Il faut reconnaitre que cela fait trois semaines que les populations des deux villes manifestent. Selon les chiffres communiqués par les services d’urgence de l’hôpital régional de Boké, rapportés par Guinéematin.com, depuis le commencement des manifestations, deux jeunes garçons ont été tués suites à des tirs à balles réelles et du gaz lacrymogène pendant les échauffourées. Il s’agit du jeune étudiant diplômé, E. Kamano, âgé de 25 ans, qui a perdu la vie le mercredi 13 septembre et de S. Fofana, âgé de 17 ans, le lendemain, jeudi 14 septembre 2017. Les deux corps se trouveraient toujours à la morgue de l’hôpital de Kamsar, en attendant leur jour d’inhumation.

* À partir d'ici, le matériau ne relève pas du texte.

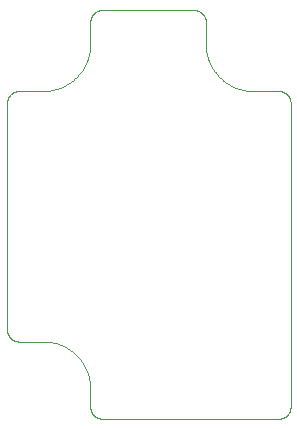
<source format=gbr>
G04 EAGLE Gerber RS-274X export*
G75*
%MOMM*%
%FSLAX34Y34*%
%LPD*%
%INMilling*%
%IPPOS*%
%AMOC8*
5,1,8,0,0,1.08239X$1,22.5*%
G01*
%ADD10C,0.001000*%


D10*
X-39880Y-146130D02*
X-39892Y-145163D01*
X-39927Y-144197D01*
X-39985Y-143233D01*
X-40067Y-142269D01*
X-40172Y-141309D01*
X-40300Y-140350D01*
X-40451Y-139396D01*
X-40625Y-138445D01*
X-40822Y-137499D01*
X-41042Y-136557D01*
X-41285Y-135622D01*
X-41550Y-134692D01*
X-41838Y-133769D01*
X-42148Y-132854D01*
X-42479Y-131946D01*
X-42833Y-131046D01*
X-43208Y-130155D01*
X-43605Y-129274D01*
X-44023Y-128402D01*
X-44462Y-127541D01*
X-44921Y-126691D01*
X-45401Y-125852D01*
X-45901Y-125024D01*
X-46421Y-124209D01*
X-46961Y-123407D01*
X-47519Y-122619D01*
X-48097Y-121843D01*
X-48693Y-121083D01*
X-49307Y-120336D01*
X-49940Y-119605D01*
X-50589Y-118889D01*
X-51256Y-118190D01*
X-51940Y-117506D01*
X-52639Y-116839D01*
X-53355Y-116190D01*
X-54086Y-115557D01*
X-54833Y-114943D01*
X-55593Y-114347D01*
X-56369Y-113769D01*
X-57157Y-113211D01*
X-57959Y-112671D01*
X-58774Y-112151D01*
X-59602Y-111651D01*
X-60441Y-111171D01*
X-61291Y-110712D01*
X-62152Y-110273D01*
X-63024Y-109855D01*
X-63905Y-109458D01*
X-64796Y-109083D01*
X-65696Y-108729D01*
X-66604Y-108398D01*
X-67519Y-108088D01*
X-68442Y-107800D01*
X-69372Y-107535D01*
X-70307Y-107292D01*
X-71249Y-107072D01*
X-72195Y-106875D01*
X-73146Y-106701D01*
X-74100Y-106550D01*
X-75059Y-106422D01*
X-76019Y-106317D01*
X-76983Y-106235D01*
X-77947Y-106177D01*
X-78913Y-106142D01*
X-79880Y-106130D01*
X-39880Y-146130D02*
X-39880Y-161530D01*
X-39877Y-161772D01*
X-39868Y-162013D01*
X-39854Y-162254D01*
X-39833Y-162495D01*
X-39807Y-162735D01*
X-39775Y-162975D01*
X-39737Y-163214D01*
X-39694Y-163451D01*
X-39644Y-163688D01*
X-39589Y-163923D01*
X-39529Y-164157D01*
X-39462Y-164389D01*
X-39391Y-164620D01*
X-39313Y-164849D01*
X-39230Y-165076D01*
X-39142Y-165301D01*
X-39048Y-165524D01*
X-38949Y-165744D01*
X-38844Y-165962D01*
X-38735Y-166177D01*
X-38620Y-166390D01*
X-38500Y-166600D01*
X-38375Y-166806D01*
X-38245Y-167010D01*
X-38110Y-167211D01*
X-37970Y-167408D01*
X-37826Y-167602D01*
X-37677Y-167792D01*
X-37523Y-167978D01*
X-37365Y-168161D01*
X-37203Y-168340D01*
X-37036Y-168515D01*
X-36865Y-168686D01*
X-36690Y-168853D01*
X-36511Y-169015D01*
X-36328Y-169173D01*
X-36142Y-169327D01*
X-35952Y-169476D01*
X-35758Y-169620D01*
X-35561Y-169760D01*
X-35360Y-169895D01*
X-35156Y-170025D01*
X-34950Y-170150D01*
X-34740Y-170270D01*
X-34527Y-170385D01*
X-34312Y-170494D01*
X-34094Y-170599D01*
X-33874Y-170698D01*
X-33651Y-170792D01*
X-33426Y-170880D01*
X-33199Y-170963D01*
X-32970Y-171041D01*
X-32739Y-171112D01*
X-32507Y-171179D01*
X-32273Y-171239D01*
X-32038Y-171294D01*
X-31801Y-171344D01*
X-31564Y-171387D01*
X-31325Y-171425D01*
X-31085Y-171457D01*
X-30845Y-171483D01*
X-30604Y-171504D01*
X-30363Y-171518D01*
X-30122Y-171527D01*
X-29880Y-171530D01*
X119670Y-171530D01*
X119912Y-171527D01*
X120153Y-171518D01*
X120394Y-171504D01*
X120635Y-171483D01*
X120875Y-171457D01*
X121115Y-171425D01*
X121354Y-171387D01*
X121591Y-171344D01*
X121828Y-171294D01*
X122063Y-171239D01*
X122297Y-171179D01*
X122529Y-171112D01*
X122760Y-171041D01*
X122989Y-170963D01*
X123216Y-170880D01*
X123441Y-170792D01*
X123664Y-170698D01*
X123884Y-170599D01*
X124102Y-170494D01*
X124317Y-170385D01*
X124530Y-170270D01*
X124740Y-170150D01*
X124946Y-170025D01*
X125150Y-169895D01*
X125351Y-169760D01*
X125548Y-169620D01*
X125742Y-169476D01*
X125932Y-169327D01*
X126118Y-169173D01*
X126301Y-169015D01*
X126480Y-168853D01*
X126655Y-168686D01*
X126826Y-168515D01*
X126993Y-168340D01*
X127155Y-168161D01*
X127313Y-167978D01*
X127467Y-167792D01*
X127616Y-167602D01*
X127760Y-167408D01*
X127900Y-167211D01*
X128035Y-167010D01*
X128165Y-166806D01*
X128290Y-166600D01*
X128410Y-166390D01*
X128525Y-166177D01*
X128634Y-165962D01*
X128739Y-165744D01*
X128838Y-165524D01*
X128932Y-165301D01*
X129020Y-165076D01*
X129103Y-164849D01*
X129181Y-164620D01*
X129252Y-164389D01*
X129319Y-164157D01*
X129379Y-163923D01*
X129434Y-163688D01*
X129484Y-163451D01*
X129527Y-163214D01*
X129565Y-162975D01*
X129597Y-162735D01*
X129623Y-162495D01*
X129644Y-162254D01*
X129658Y-162013D01*
X129667Y-161772D01*
X129670Y-161530D01*
X129670Y95970D01*
X129667Y96212D01*
X129658Y96453D01*
X129644Y96694D01*
X129623Y96935D01*
X129597Y97175D01*
X129565Y97415D01*
X129527Y97654D01*
X129484Y97891D01*
X129434Y98128D01*
X129379Y98363D01*
X129319Y98597D01*
X129252Y98829D01*
X129181Y99060D01*
X129103Y99289D01*
X129020Y99516D01*
X128932Y99741D01*
X128838Y99964D01*
X128739Y100184D01*
X128634Y100402D01*
X128525Y100617D01*
X128410Y100830D01*
X128290Y101040D01*
X128165Y101246D01*
X128035Y101450D01*
X127900Y101651D01*
X127760Y101848D01*
X127616Y102042D01*
X127467Y102232D01*
X127313Y102418D01*
X127155Y102601D01*
X126993Y102780D01*
X126826Y102955D01*
X126655Y103126D01*
X126480Y103293D01*
X126301Y103455D01*
X126118Y103613D01*
X125932Y103767D01*
X125742Y103916D01*
X125548Y104060D01*
X125351Y104200D01*
X125150Y104335D01*
X124946Y104465D01*
X124740Y104590D01*
X124530Y104710D01*
X124317Y104825D01*
X124102Y104934D01*
X123884Y105039D01*
X123664Y105138D01*
X123441Y105232D01*
X123216Y105320D01*
X122989Y105403D01*
X122760Y105481D01*
X122529Y105552D01*
X122297Y105619D01*
X122063Y105679D01*
X121828Y105734D01*
X121591Y105784D01*
X121354Y105827D01*
X121115Y105865D01*
X120875Y105897D01*
X120635Y105923D01*
X120394Y105944D01*
X120153Y105958D01*
X119912Y105967D01*
X119670Y105970D01*
X97920Y105970D01*
X96953Y105982D01*
X95987Y106017D01*
X95023Y106075D01*
X94059Y106157D01*
X93099Y106262D01*
X92140Y106390D01*
X91186Y106541D01*
X90235Y106715D01*
X89289Y106912D01*
X88347Y107132D01*
X87412Y107375D01*
X86482Y107640D01*
X85559Y107928D01*
X84644Y108238D01*
X83736Y108569D01*
X82836Y108923D01*
X81945Y109298D01*
X81064Y109695D01*
X80192Y110113D01*
X79331Y110552D01*
X78481Y111011D01*
X77642Y111491D01*
X76814Y111991D01*
X75999Y112511D01*
X75197Y113051D01*
X74409Y113609D01*
X73633Y114187D01*
X72873Y114783D01*
X72126Y115397D01*
X71395Y116030D01*
X70679Y116679D01*
X69980Y117346D01*
X69296Y118030D01*
X68629Y118729D01*
X67980Y119445D01*
X67347Y120176D01*
X66733Y120923D01*
X66137Y121683D01*
X65559Y122459D01*
X65001Y123247D01*
X64461Y124049D01*
X63941Y124864D01*
X63441Y125692D01*
X62961Y126531D01*
X62502Y127381D01*
X62063Y128242D01*
X61645Y129114D01*
X61248Y129995D01*
X60873Y130886D01*
X60519Y131786D01*
X60188Y132694D01*
X59878Y133609D01*
X59590Y134532D01*
X59325Y135462D01*
X59082Y136397D01*
X58862Y137339D01*
X58665Y138285D01*
X58491Y139236D01*
X58340Y140190D01*
X58212Y141149D01*
X58107Y142109D01*
X58025Y143073D01*
X57967Y144037D01*
X57932Y145003D01*
X57920Y145970D01*
X57920Y164470D01*
X57917Y164712D01*
X57908Y164953D01*
X57894Y165194D01*
X57873Y165435D01*
X57847Y165675D01*
X57815Y165915D01*
X57777Y166154D01*
X57734Y166391D01*
X57684Y166628D01*
X57629Y166863D01*
X57569Y167097D01*
X57502Y167329D01*
X57431Y167560D01*
X57353Y167789D01*
X57270Y168016D01*
X57182Y168241D01*
X57088Y168464D01*
X56989Y168684D01*
X56884Y168902D01*
X56775Y169117D01*
X56660Y169330D01*
X56540Y169540D01*
X56415Y169746D01*
X56285Y169950D01*
X56150Y170151D01*
X56010Y170348D01*
X55866Y170542D01*
X55717Y170732D01*
X55563Y170918D01*
X55405Y171101D01*
X55243Y171280D01*
X55076Y171455D01*
X54905Y171626D01*
X54730Y171793D01*
X54551Y171955D01*
X54368Y172113D01*
X54182Y172267D01*
X53992Y172416D01*
X53798Y172560D01*
X53601Y172700D01*
X53400Y172835D01*
X53196Y172965D01*
X52990Y173090D01*
X52780Y173210D01*
X52567Y173325D01*
X52352Y173434D01*
X52134Y173539D01*
X51914Y173638D01*
X51691Y173732D01*
X51466Y173820D01*
X51239Y173903D01*
X51010Y173981D01*
X50779Y174052D01*
X50547Y174119D01*
X50313Y174179D01*
X50078Y174234D01*
X49841Y174284D01*
X49604Y174327D01*
X49365Y174365D01*
X49125Y174397D01*
X48885Y174423D01*
X48644Y174444D01*
X48403Y174458D01*
X48162Y174467D01*
X47920Y174470D01*
X-29880Y174470D01*
X-30122Y174467D01*
X-30363Y174458D01*
X-30604Y174444D01*
X-30845Y174423D01*
X-31085Y174397D01*
X-31325Y174365D01*
X-31564Y174327D01*
X-31801Y174284D01*
X-32038Y174234D01*
X-32273Y174179D01*
X-32507Y174119D01*
X-32739Y174052D01*
X-32970Y173981D01*
X-33199Y173903D01*
X-33426Y173820D01*
X-33651Y173732D01*
X-33874Y173638D01*
X-34094Y173539D01*
X-34312Y173434D01*
X-34527Y173325D01*
X-34740Y173210D01*
X-34950Y173090D01*
X-35156Y172965D01*
X-35360Y172835D01*
X-35561Y172700D01*
X-35758Y172560D01*
X-35952Y172416D01*
X-36142Y172267D01*
X-36328Y172113D01*
X-36511Y171955D01*
X-36690Y171793D01*
X-36865Y171626D01*
X-37036Y171455D01*
X-37203Y171280D01*
X-37365Y171101D01*
X-37523Y170918D01*
X-37677Y170732D01*
X-37826Y170542D01*
X-37970Y170348D01*
X-38110Y170151D01*
X-38245Y169950D01*
X-38375Y169746D01*
X-38500Y169540D01*
X-38620Y169330D01*
X-38735Y169117D01*
X-38844Y168902D01*
X-38949Y168684D01*
X-39048Y168464D01*
X-39142Y168241D01*
X-39230Y168016D01*
X-39313Y167789D01*
X-39391Y167560D01*
X-39462Y167329D01*
X-39529Y167097D01*
X-39589Y166863D01*
X-39644Y166628D01*
X-39694Y166391D01*
X-39737Y166154D01*
X-39775Y165915D01*
X-39807Y165675D01*
X-39833Y165435D01*
X-39854Y165194D01*
X-39868Y164953D01*
X-39877Y164712D01*
X-39880Y164470D01*
X-39880Y145970D01*
X-39892Y145003D01*
X-39927Y144037D01*
X-39985Y143073D01*
X-40067Y142109D01*
X-40172Y141149D01*
X-40300Y140190D01*
X-40451Y139236D01*
X-40625Y138285D01*
X-40822Y137339D01*
X-41042Y136397D01*
X-41285Y135462D01*
X-41550Y134532D01*
X-41838Y133609D01*
X-42148Y132694D01*
X-42479Y131786D01*
X-42833Y130886D01*
X-43208Y129995D01*
X-43605Y129114D01*
X-44023Y128242D01*
X-44462Y127381D01*
X-44921Y126531D01*
X-45401Y125692D01*
X-45901Y124864D01*
X-46421Y124049D01*
X-46961Y123247D01*
X-47519Y122459D01*
X-48097Y121683D01*
X-48693Y120923D01*
X-49307Y120176D01*
X-49940Y119445D01*
X-50589Y118729D01*
X-51256Y118030D01*
X-51940Y117346D01*
X-52639Y116679D01*
X-53355Y116030D01*
X-54086Y115397D01*
X-54833Y114783D01*
X-55593Y114187D01*
X-56369Y113609D01*
X-57157Y113051D01*
X-57959Y112511D01*
X-58774Y111991D01*
X-59602Y111491D01*
X-60441Y111011D01*
X-61291Y110552D01*
X-62152Y110113D01*
X-63024Y109695D01*
X-63905Y109298D01*
X-64796Y108923D01*
X-65696Y108569D01*
X-66604Y108238D01*
X-67519Y107928D01*
X-68442Y107640D01*
X-69372Y107375D01*
X-70307Y107132D01*
X-71249Y106912D01*
X-72195Y106715D01*
X-73146Y106541D01*
X-74100Y106390D01*
X-75059Y106262D01*
X-76019Y106157D01*
X-76983Y106075D01*
X-77947Y106017D01*
X-78913Y105982D01*
X-79880Y105970D01*
X-100330Y105970D01*
X-100572Y105967D01*
X-100813Y105958D01*
X-101054Y105944D01*
X-101295Y105923D01*
X-101535Y105897D01*
X-101775Y105865D01*
X-102014Y105827D01*
X-102251Y105784D01*
X-102488Y105734D01*
X-102723Y105679D01*
X-102957Y105619D01*
X-103189Y105552D01*
X-103420Y105481D01*
X-103649Y105403D01*
X-103876Y105320D01*
X-104101Y105232D01*
X-104324Y105138D01*
X-104544Y105039D01*
X-104762Y104934D01*
X-104977Y104825D01*
X-105190Y104710D01*
X-105400Y104590D01*
X-105606Y104465D01*
X-105810Y104335D01*
X-106011Y104200D01*
X-106208Y104060D01*
X-106402Y103916D01*
X-106592Y103767D01*
X-106778Y103613D01*
X-106961Y103455D01*
X-107140Y103293D01*
X-107315Y103126D01*
X-107486Y102955D01*
X-107653Y102780D01*
X-107815Y102601D01*
X-107973Y102418D01*
X-108127Y102232D01*
X-108276Y102042D01*
X-108420Y101848D01*
X-108560Y101651D01*
X-108695Y101450D01*
X-108825Y101246D01*
X-108950Y101040D01*
X-109070Y100830D01*
X-109185Y100617D01*
X-109294Y100402D01*
X-109399Y100184D01*
X-109498Y99964D01*
X-109592Y99741D01*
X-109680Y99516D01*
X-109763Y99289D01*
X-109841Y99060D01*
X-109912Y98829D01*
X-109979Y98597D01*
X-110039Y98363D01*
X-110094Y98128D01*
X-110144Y97891D01*
X-110187Y97654D01*
X-110225Y97415D01*
X-110257Y97175D01*
X-110283Y96935D01*
X-110304Y96694D01*
X-110318Y96453D01*
X-110327Y96212D01*
X-110330Y95970D01*
X-110330Y-96130D01*
X-110327Y-96372D01*
X-110318Y-96613D01*
X-110304Y-96854D01*
X-110283Y-97095D01*
X-110257Y-97335D01*
X-110225Y-97575D01*
X-110187Y-97814D01*
X-110144Y-98051D01*
X-110094Y-98288D01*
X-110039Y-98523D01*
X-109979Y-98757D01*
X-109912Y-98989D01*
X-109841Y-99220D01*
X-109763Y-99449D01*
X-109680Y-99676D01*
X-109592Y-99901D01*
X-109498Y-100124D01*
X-109399Y-100344D01*
X-109294Y-100562D01*
X-109185Y-100777D01*
X-109070Y-100990D01*
X-108950Y-101200D01*
X-108825Y-101406D01*
X-108695Y-101610D01*
X-108560Y-101811D01*
X-108420Y-102008D01*
X-108276Y-102202D01*
X-108127Y-102392D01*
X-107973Y-102578D01*
X-107815Y-102761D01*
X-107653Y-102940D01*
X-107486Y-103115D01*
X-107315Y-103286D01*
X-107140Y-103453D01*
X-106961Y-103615D01*
X-106778Y-103773D01*
X-106592Y-103927D01*
X-106402Y-104076D01*
X-106208Y-104220D01*
X-106011Y-104360D01*
X-105810Y-104495D01*
X-105606Y-104625D01*
X-105400Y-104750D01*
X-105190Y-104870D01*
X-104977Y-104985D01*
X-104762Y-105094D01*
X-104544Y-105199D01*
X-104324Y-105298D01*
X-104101Y-105392D01*
X-103876Y-105480D01*
X-103649Y-105563D01*
X-103420Y-105641D01*
X-103189Y-105712D01*
X-102957Y-105779D01*
X-102723Y-105839D01*
X-102488Y-105894D01*
X-102251Y-105944D01*
X-102014Y-105987D01*
X-101775Y-106025D01*
X-101535Y-106057D01*
X-101295Y-106083D01*
X-101054Y-106104D01*
X-100813Y-106118D01*
X-100572Y-106127D01*
X-100330Y-106130D01*
X-79880Y-106130D01*
M02*

</source>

S’agissant des blessés enregistrés durant ces jours de manifestations, le bilan officiel fait état de 78 cas dont 10 au moins l’ont été par balles réelles. Parmi ces blessés, on comptabilise 21 agents de sécurité. Un cadreur de la télévision privée «Espace TV» a lui aussi reçu un coup de pierre.
En ce qui concerne les dégâts matériels importants. De la première à la dernière journée de manifestations, les manifestants très remontés ne se sont pas limités à dégrader la route, ils se sont attaqués à des édifices et des biens publics et privés. Entre autres : l’escadron mobile de la gendarmerie a été vandalisé, des denrées alimentaires emportées et la compagnie de la gendarmerie nationale incendiée, des détenus libérés… L’hôtel «Le Palmier», communément appelé «village communautaire» a été attaqué par un groupe de manifestants qui, selon le propriétaire, ont emporté des matelas, des climatiseurs et des postes téléviseurs. Le siège local du RPG arc-en-ciel, sise au quartier Tombonya, a été également saccagé par les jeunes qui y ont cassés plusieurs chaises, brûlés des objets et emporté d’autres. Le domicile privé du directeur préfectoral de l’éducation (DPE) de Boké, Monsieur Siné Magassouba, n’a pas été épargné de pillage. La nouvelle construction de ce cadre du RPG arc-en-ciel, sise au quartier Baralandé, a été attaquée par les manifestants qui, selon les témoignages, ont cassé les portes, brûlé des véhicules et des motos.
Décrispation de la crise
Malgré les multiples interventions et la diversité des intervenants pour l’obtention de la levée des barricades dans la ville, les jeunes sont restés sourds et ont campé sur leur position. «Tant qu’on ne voit pas le courant, on n’écoute aucun discours et nous n’enlèverons aucun barrage », ont-ils persisté. Mais dans la soirée du samedi 16 septembre 2017, il a été annoncé le don de trois(3) groupes électrogènes de 500 KVA chacun. Après avoir réceptionné ces groupes dans la matinée du dimanche 17 septembre, les manifestants ont dégagé toutes les barricades et la circulation a dès lors repris. Le courant est temporairement revenu dans les foyers.